Advanced API Performance: Command Buffers

Discuss (1)

This post covers best practices for command buffers on NVIDIA GPUs. To get a high and consistent frame rate in your applications, see all Advanced API Performance tips.

Command buffers are the main mechanism for sending commands from the CPU to be executed on the GPU. By following the best practices listed in this post, you can achieve performance gains on both the CPU and the GPU by maximizing parallelism, avoiding bottlenecks, and reducing idle times on the GPU.

Recommended

  • Accept the fact that you are responsible for achieving and controlling GPU/CPU parallelism.
    • Submitting work to command lists doesn’t start any work on the GPU.
    • Calls to ExecuteCommandList finally do start work on the GPU.
  • Record work in parallel and evenly across several threads and cores to multiple command lists.
    • Recording commands is a CPU-intensive operation and no driver threads come to the rescue.
    • Command lists are not free-threaded so parallel work submission means submitting to multiple command lists.
  • Be aware of the fact that there is a cost associated with setup and reset of a command list.
    • You still need a reasonable number of command lists for efficient parallel work submission.
    • Fences force the splitting of command lists for various reasons (multiple command queues, picking up the results of queries, and so on).
  • Try to aim for 5-10 ExecuteCommandList calls per frame, with sufficient amount of GPU work to hide the OS scheduling overhead per ExecuteCommandList call.
    • The OS takes 50-80 microseconds to schedule command lists after the previous ExecuteCommandList call.

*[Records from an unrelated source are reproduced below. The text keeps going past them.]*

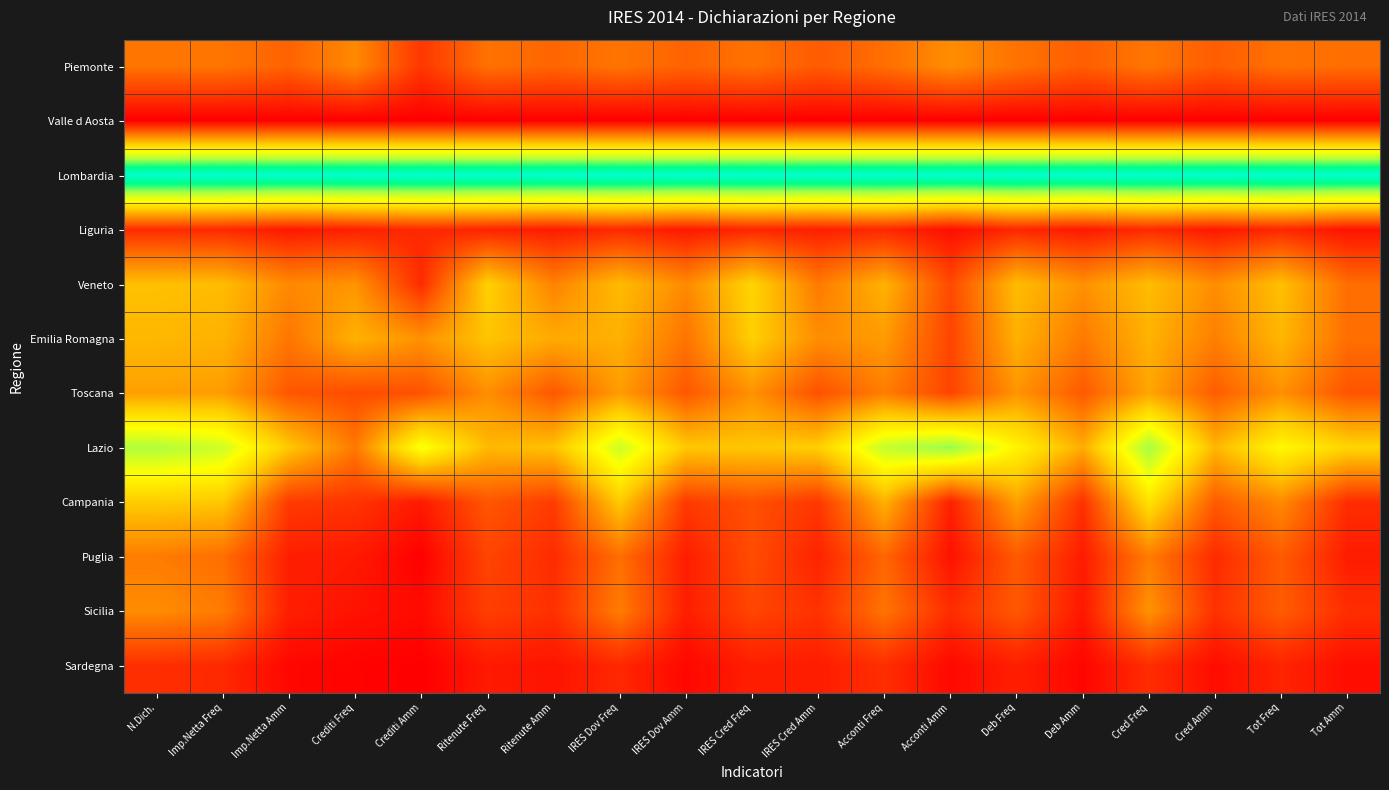

How many data points does each series have?

19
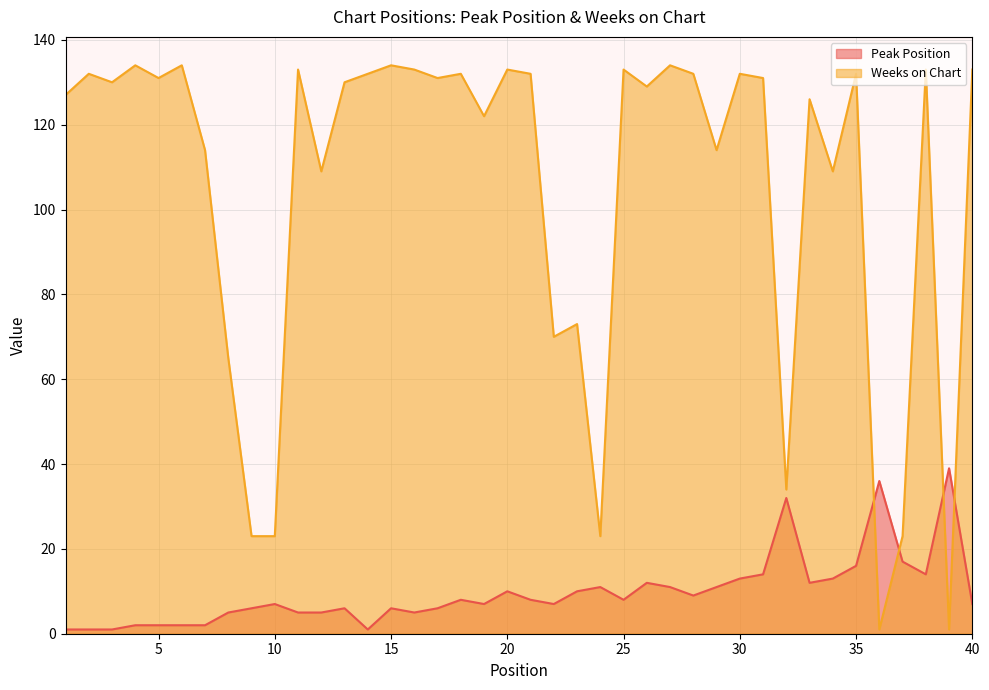

What is the average value of the Weeks on Chart series?

105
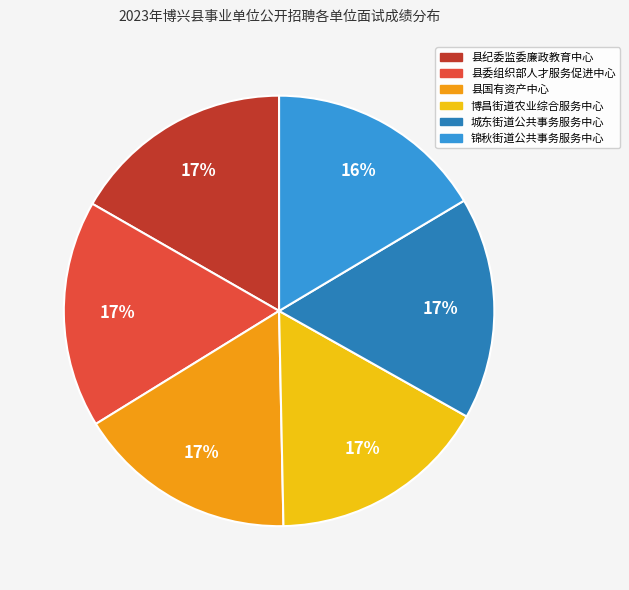

True or false: 县纪委监委廉政教育中心 accounts for 17% of the total.

True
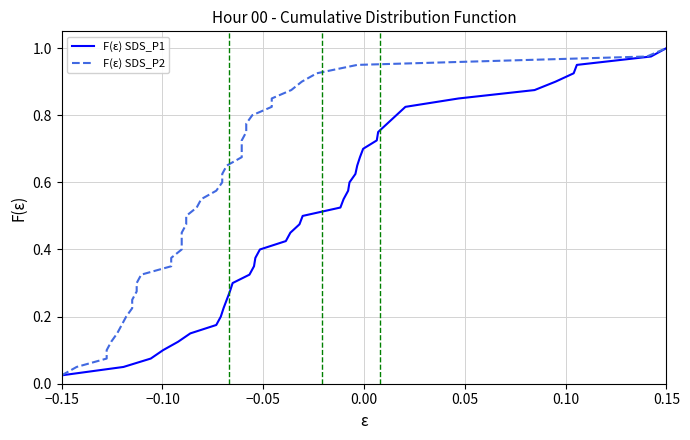

At which category does the chart reach its minimum across all series?

−0.15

If the command lists in the call execute faster than that, there is a bubble in the hardware queue.
    • Check for bubbles using GPUView.
  • You can overlap graphics or compute work on the 3D queue with compute work on a dedicated asynchronous compute queue.
    • Keep in mind even for compute tasks that can in theory run in parallel with other graphics or compute tasks, the actual scheduling details of the parallel work on the GPU may not generate the hoped for results.
  • Be conscious of which asynchronous compute and graphics workloads can be scheduled together. Use fences to pair up the right workloads.
  • Use ExecuteIndirect flexibility to maximize offloading CPU work to the GPU and reduce CPU-GPU synchronization points.
    • Do port your scene culling system to the GPU using ExecuteIndirect.
    • Use ExecuteIndirect count buffer to control the number of commands instead of issuing the maximum number of commands and predicating unused ones individually.
    • NVIDIA provides additional capabilities for ExecuteIndirect under Vulkan’s VK_NV_device_generated_commands.

Not recommended

  • Don’t exceed 1 million CBV/SRV/UAV descriptors or 2K samplers in your frame’s descriptor heap.
  • Don’t block on ExecuteCommandList calls.
    • ExecuteCommandList calls can be expensive. New commands can be recorded in the meantime on other threads.
    • Each command queue can use its own thread to submit ExecuteCommandList.
  • Don’t record everything or big scene parts in just a few command lists. This limits your ability to fully use all your CPU cores.
    • Also, building a few large command lists means that you’ll potentially find it harder to keep the GPU from going idle.
  • Don’t submit only at the end of frame after you have recorded everything. You may waste the opportunity to keep the GPU working in parallel with the recording of other command lists.
  • Don’t expect lots of list reuse.
    • There are usually many per-frame changes in terms of objects visibility, and so on.
    • Post-processing may be an exception.
  • Don’t frequently mix draw, dispatch and copy commands.
    • Try to bunch all draw commands together and dispatch commands together, and so on.
    • A frequent mix of different types of work on the same queue can introduce pipeline drains.
  • Don’t create too many threads or too many command lists.
    • Too many threads oversubscribes your CPU resources, while too many command lists may accumulate too much overhead.